Check statements (a), (b), and (c) against the PPO teacher training text. For each, answer yes or no and quote the text's deciding words. (a) The teacher uses RGB rendering. (b) A num_envs value given on the command line overrides the experiment default. (c) The README example sets num_envs to 2048.

• [SOURCE EXTRACT]:
************
If the second command fails, do not start editing YAML yet. The issue is usually the editable install, the Isaac Lab path, or a numpy/Python version conflict. With Isaac Sim and Isaac Lab, a small version mismatch can produce a very noisy error. Lock the environment first; tune num_envs later.
Step 2: train the PPO teacher
The teacher path in this post uses the experiment below:
HYDRA_FULL_ERROR=1 accelerate launch --num_processes 1 \
gr00t/rl/train_agent_trl.py \
+exp=loco_manip/walk_stand_place_grasp_turn_homie \
num_envs=48 \
project_name=wsdpt_teacher
The walk_stand_place_grasp_turn_homie.yaml experiment composes several Hydra config groups:
| Config group | Main value | Meaning |
|---|---|---|
/algo |
ppo |
Train the teacher with PPO |
/env |
walk_stand_place_grasp_turn_homie |
The walk, stand, place, grasp, turn task |
/simulator |
isaacsim |
Isaac Sim backend |
/robot |
g1/g1_43dof |
Unitree G1 43-DOF robot config |
/obs |
obs_walk_stand_place_grasp_turn_homie |
Rich observation set for the teacher |
/rewards |
reward_wsdpt_butterflyV8_q_2_teacher |
Reward shaping for the WSDPT task |
/trainer |
trl_homie_api |
Trainer wrapper used by the repository |
The YAML itself may set num_envs to 2048 for serious training. The README example uses num_envs=48. The important point for beginners is that the command-line value overrides the experiment default through Hydra. If your GPU only has 24 GB of memory, start much lower:
HYDRA_FULL_ERROR=1 accelerate launch --num_processes 1 \
gr00t/rl/train_agent_trl.py \
+exp=loco_manip/walk_stand_place_grasp_turn_homie \
num_envs=8 \
headless=True \
project_name=wsdpt_teacher_smoke \
experiment_name=wspgt_teacher_smoke
num_envs is the number of parallel simulation environments. Raising it collects rollouts faster, but memory use grows with robots, objects, contact sensors, observation buffers, and camera rendering when cameras are enabled. The teacher does not use RGB rendering, so it is usually lighter than the student. Still, this loco-manipulation task is heavy because it includes the G1 model, a table, objects, a tray, hand primitives, and many termination conditions.
************
• [ENTRIES SHOWN]:
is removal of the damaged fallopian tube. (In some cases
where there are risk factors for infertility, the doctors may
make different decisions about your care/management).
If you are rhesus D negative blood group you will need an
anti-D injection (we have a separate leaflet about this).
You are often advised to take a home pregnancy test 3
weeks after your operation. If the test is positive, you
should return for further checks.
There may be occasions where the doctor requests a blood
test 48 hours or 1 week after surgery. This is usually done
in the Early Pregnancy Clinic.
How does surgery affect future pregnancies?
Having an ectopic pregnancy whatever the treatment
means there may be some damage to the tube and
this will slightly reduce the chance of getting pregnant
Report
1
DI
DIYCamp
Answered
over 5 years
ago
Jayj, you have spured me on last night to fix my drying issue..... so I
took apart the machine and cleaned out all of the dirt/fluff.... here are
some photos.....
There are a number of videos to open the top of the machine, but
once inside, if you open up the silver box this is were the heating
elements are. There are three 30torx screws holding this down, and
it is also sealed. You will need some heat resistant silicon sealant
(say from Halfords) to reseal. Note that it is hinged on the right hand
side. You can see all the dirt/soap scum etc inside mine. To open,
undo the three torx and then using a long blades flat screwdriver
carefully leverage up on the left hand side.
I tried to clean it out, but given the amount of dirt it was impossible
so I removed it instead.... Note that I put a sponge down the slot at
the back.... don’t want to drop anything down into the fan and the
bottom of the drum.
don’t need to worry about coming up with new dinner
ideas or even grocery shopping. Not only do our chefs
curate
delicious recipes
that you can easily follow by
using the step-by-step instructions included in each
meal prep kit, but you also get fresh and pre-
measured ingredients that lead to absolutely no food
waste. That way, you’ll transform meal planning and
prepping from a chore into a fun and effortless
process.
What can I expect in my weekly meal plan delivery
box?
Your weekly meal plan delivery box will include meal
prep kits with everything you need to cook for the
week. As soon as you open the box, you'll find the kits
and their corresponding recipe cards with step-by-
************
• [EXPECTED OUTPUT]:
(a) No: "The teacher does not use RGB rendering"
(b) Yes: "the command-line value overrides the experiment default through Hydra"
(c) No: "The README example uses num_envs=48."